Back in the 1860s, Remington began production of a single shot breechloading cartridge rifle that went on to become well-liked both in the U.S. and overseas.
While during the Civil War, Remington was busy making Model 1858 cap-and-ball revolvers and "Zouave" Model rifled muskets for the Army, prolific factory superintendent Joseph Rider put research into a simple but strong breechloading cavalry carbine chambered for .50-45 centerfire cartridges. The latter gun led to Remington's famous Rolling Block series of rifles by 1867 and the Navy ordered some 5,000 of these modern breechloaders. Soon, the Army got into the act and by 1870 was producing a variant of the Rolling Block at the government-owned Springfield Armory under license.

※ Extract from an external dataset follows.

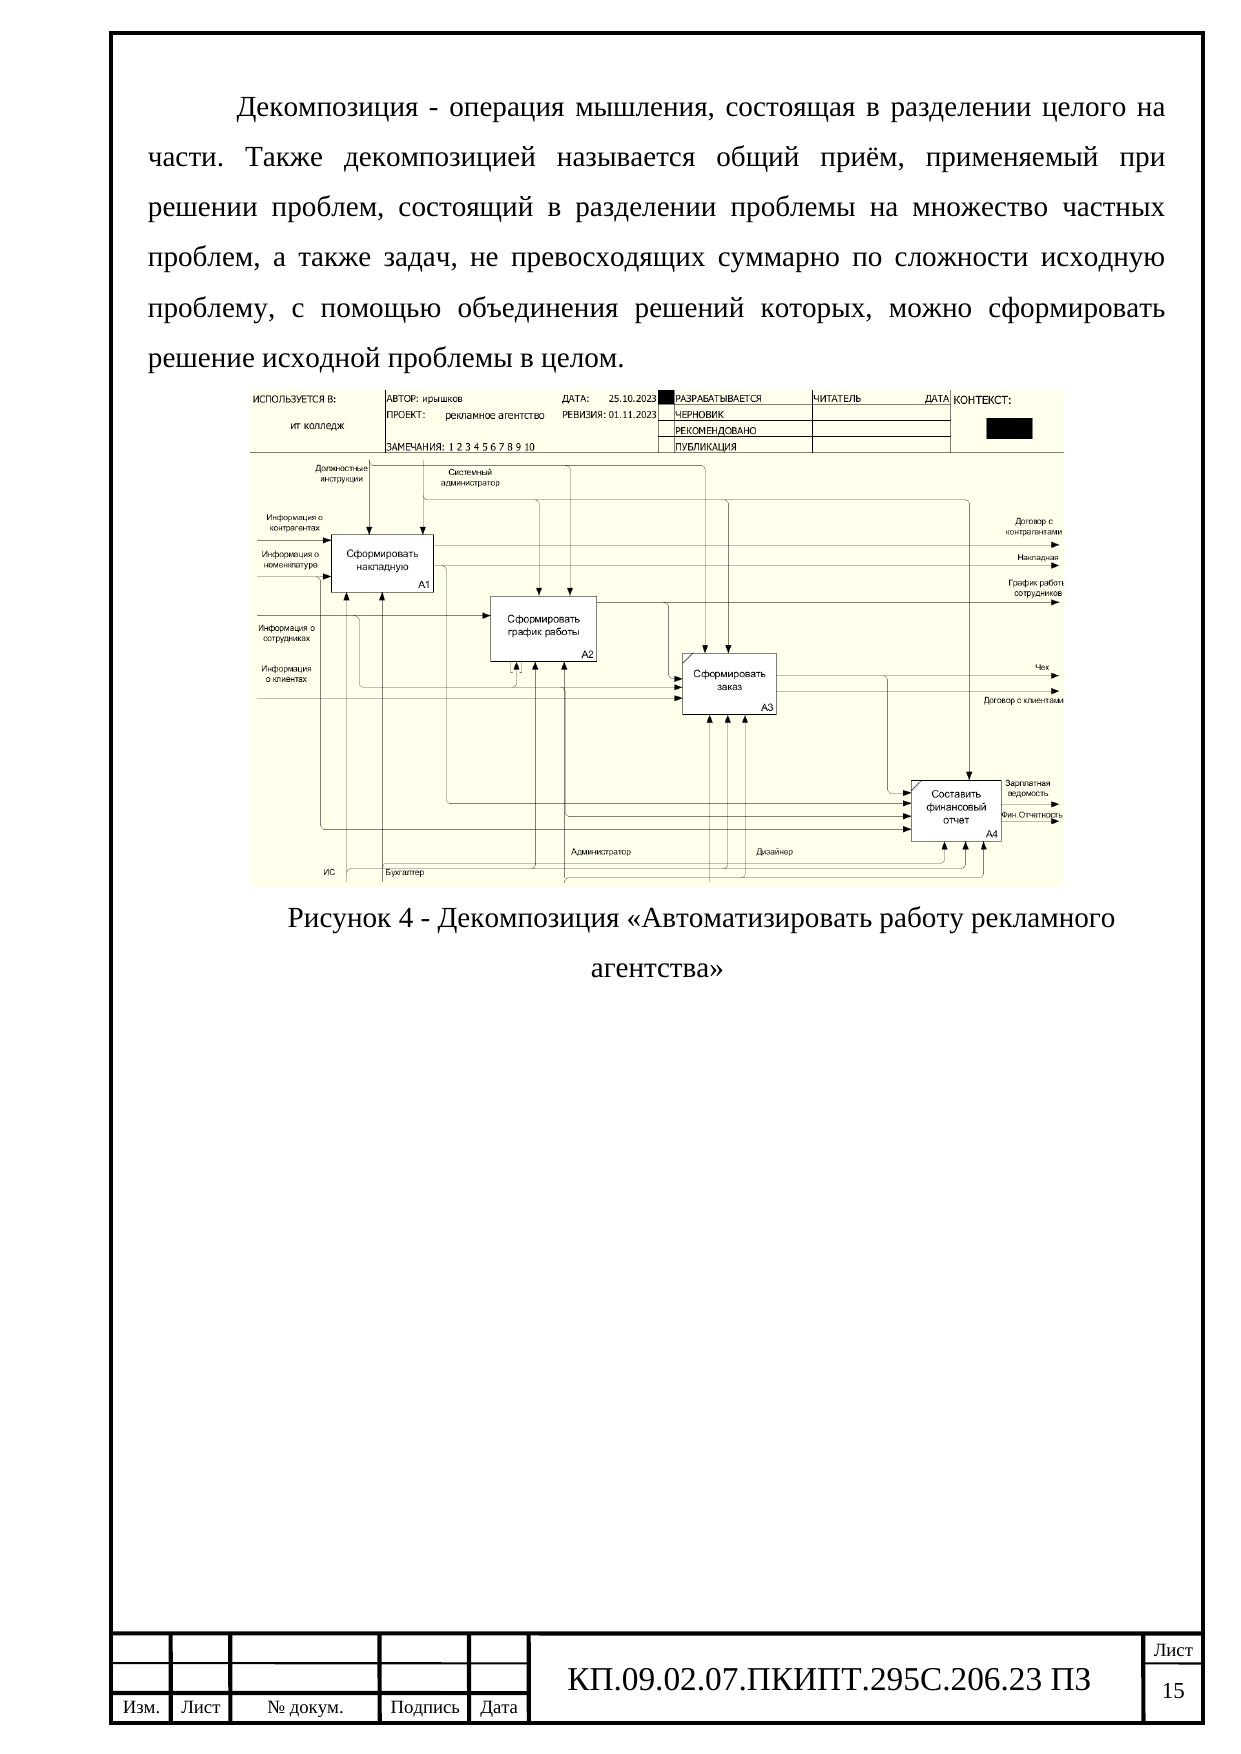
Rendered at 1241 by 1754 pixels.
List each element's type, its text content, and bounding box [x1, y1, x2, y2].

text Декомпозиция - операция мышления, состоящая в разделении целого на части. Также декомпозицией называется общий приём, применяемый при решении проблем, состоящий в разделении проблемы на множество частных проблем, а также задач, не превосходящих суммарно по сложности исходную проблему, с помощью объединения решений которых, можно сформировать решение исходной проблемы в целом. [148, 89, 1167, 374]
text Рисунок 4 - Декомпозиция «Автоматизировать работу рекламного агентства» [148, 900, 1167, 983]
picture [250, 390, 1065, 887]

Curious as to the advances in military technology going on in America, European countries soon adopted the Rolling Block as well. Both Sweden and Norway placed small orders direct from Remington then began producing the guns locally under by at Carl Gustafs, Husqvarna, and Kongsberg.
Those Scandinavian countries had gotten the idea from Denmark, who as far back as 1867 started ordering Rolling Blocks of their own, chambered in a chunky 11mm black powder rimfire round very close in size to the American .45-70 Government, later opting to move over to a centerfire configuration with a reversible firing pin, dubbed the Model 1867/96.
Over 40,000 of the rifles were used by Denmark, with early models built by Remington and later ones constructed in Danish arsenals.
Although replaced in front-line service by the Krag-Jorgensen bolt-action magazine rifle in the 1890s-- the same type that ironically replaced Springfield Armory-made single-shot rifles in America at about the same time-- the Danish military kept their Rolling Blocks in reserve as late as the 1940s, as did other countries such as Norway and Sweden. Meanwhile, back in the U.S., Remington kept cranking out No. 4 and No. 6 rimfire variants of the Rolling Block pattern, pitched as training and youth rifles, as late as the 1930s.
After the war, many surplus rifles overseas were imported into the U.S. and turned into sporting and target guns, although ammunition is hard to find for such veterans. Nonetheless, they still can work in a pinch. A couple of years ago a 93-year-old Minnesota sharpshooter ably harvested a deer with a 146-year-old Swedish-made Rolling Block that came to America in 1885 in a bag with his immigrant grandfather.